Baroness Thyssen wants Spanish state to buy art collection

The widow of industrial magnate Baron Thyssen is negotiating the sale to the Spanish state of 240 works from her 700 million euro private art collection, she said in an interview published Tuesday.

Baroness Carmen Thyssen-Bornemisza wants the state to add the paintings to the rest of the collection that belonged to her late husband, Hans Heinrich von Thyssen-Bornemisza, and which are displayed at Madrid's Thyssen Museum.

She told the newspaper El Pais that the auctioneers Sotheby's has valued her collection, which includes works by Claude Monet and Alfred Sisley, at 700 million euros (950 million US dollars).

The 240 paintings are currently on show in a modern wing of Madrid's Thyssen-Bornemisza Museum, near the more than 700 works of the Thyssen collection which already belong to the state.

She said the Spanish government may agree to rent her private collection with an option to buy it after 25 years.

"We have to reach a deal on the annual (rental) price on the one hand, and on the final sale price on the other," said the baroness, a former Miss Spain and the fifth wife of the Dutch-born Swiss Baron Thyssen, who died in 2002.
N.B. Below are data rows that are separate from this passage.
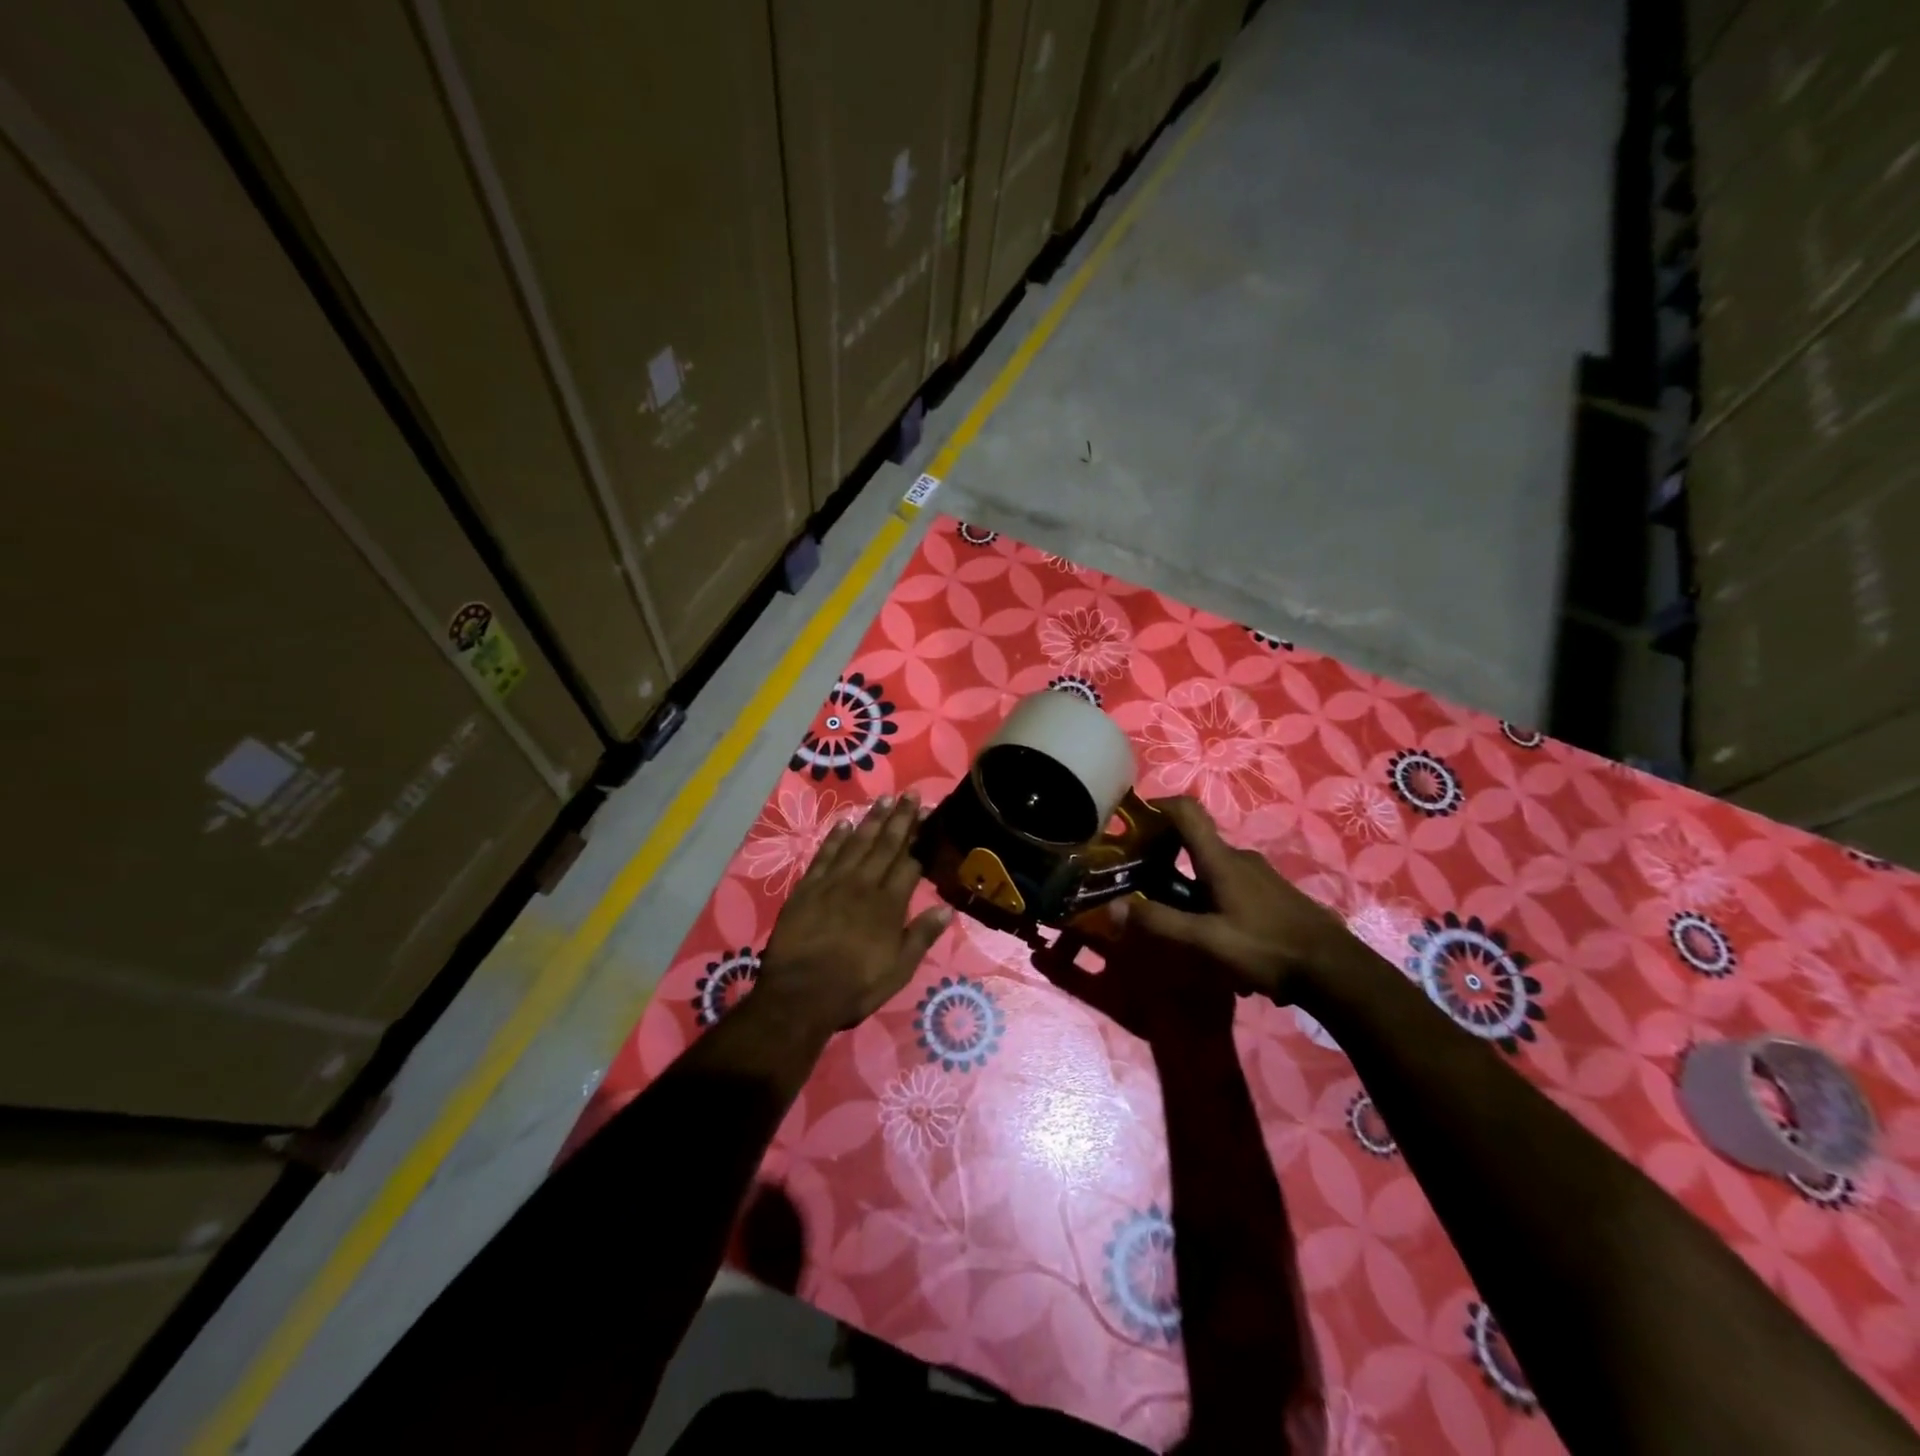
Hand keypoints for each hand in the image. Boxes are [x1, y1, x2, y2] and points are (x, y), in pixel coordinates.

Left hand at [757, 792, 951, 1035]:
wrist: (800, 994)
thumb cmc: (855, 986)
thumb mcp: (898, 969)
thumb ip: (921, 936)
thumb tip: (947, 908)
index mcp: (889, 904)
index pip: (910, 862)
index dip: (921, 838)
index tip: (929, 816)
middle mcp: (863, 885)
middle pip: (886, 845)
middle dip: (900, 818)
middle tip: (911, 794)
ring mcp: (833, 883)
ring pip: (857, 843)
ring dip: (872, 820)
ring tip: (884, 800)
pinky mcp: (807, 888)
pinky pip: (824, 855)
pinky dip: (836, 838)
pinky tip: (845, 823)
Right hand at [1106, 796, 1349, 1003]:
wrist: (1336, 971)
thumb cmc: (1266, 948)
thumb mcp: (1205, 941)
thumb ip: (1158, 922)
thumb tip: (1112, 907)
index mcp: (1220, 860)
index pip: (1186, 811)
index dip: (1156, 806)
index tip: (1131, 820)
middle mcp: (1240, 858)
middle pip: (1194, 844)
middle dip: (1164, 859)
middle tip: (1142, 885)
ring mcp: (1260, 876)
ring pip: (1212, 870)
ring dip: (1189, 888)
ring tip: (1178, 922)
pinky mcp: (1274, 895)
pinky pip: (1232, 888)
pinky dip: (1212, 901)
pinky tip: (1217, 940)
She pledged to do "everything possible" to ensure that the works remain in Madrid, but noted that other museums "in Europe and the United States" have shown interest.

The negotiations with the state are complicated by a family feud involving her son, Borja, and her two adopted daughters.
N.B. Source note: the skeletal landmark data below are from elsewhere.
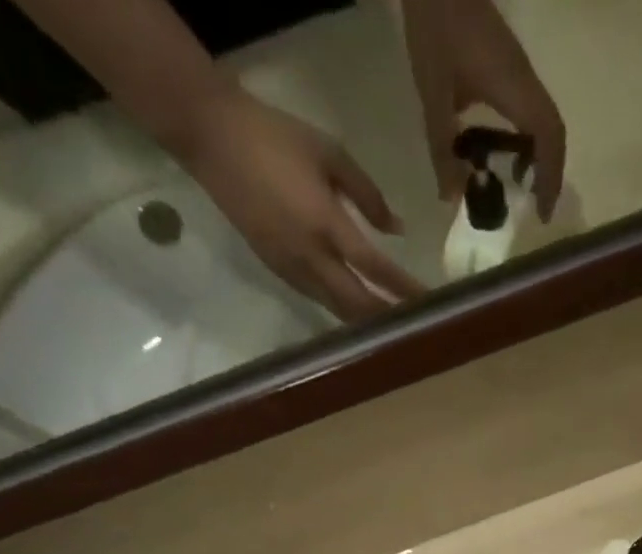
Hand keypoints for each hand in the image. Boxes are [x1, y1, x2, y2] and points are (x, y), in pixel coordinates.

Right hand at [182, 86, 425, 321]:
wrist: (212, 137)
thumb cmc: (276, 137)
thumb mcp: (330, 153)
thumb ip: (368, 194)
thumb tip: (397, 228)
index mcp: (325, 223)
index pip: (374, 267)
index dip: (403, 288)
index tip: (429, 301)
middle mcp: (310, 256)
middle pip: (358, 303)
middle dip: (388, 317)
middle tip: (417, 327)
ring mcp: (291, 269)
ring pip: (337, 310)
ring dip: (367, 322)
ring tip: (394, 328)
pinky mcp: (277, 272)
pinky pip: (318, 300)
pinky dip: (343, 311)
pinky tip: (359, 313)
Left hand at [402, 0, 566, 219]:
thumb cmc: (437, 28)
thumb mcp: (434, 94)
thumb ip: (442, 147)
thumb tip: (452, 198)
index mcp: (515, 89)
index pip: (549, 138)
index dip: (550, 178)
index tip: (542, 212)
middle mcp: (526, 81)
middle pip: (554, 132)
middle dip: (550, 173)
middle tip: (536, 206)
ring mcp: (520, 71)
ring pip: (544, 121)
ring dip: (539, 156)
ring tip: (522, 187)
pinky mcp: (510, 66)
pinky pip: (530, 110)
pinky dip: (527, 139)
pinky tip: (506, 154)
"We must make a deal so that there is no last-minute surprise," she said. "I want my husband's dream to be realised, which I that the entire collection is on display together."

The Thyssen-Bornemisza Museum has become a major attraction for Spanish art-lovers and foreign tourists in Madrid. It is considered one of Spain's three great museums along with the Prado and the Reina Sofia which are also in Madrid.

The three are all within an easy walk of one another in the city centre's so-called Golden Triangle.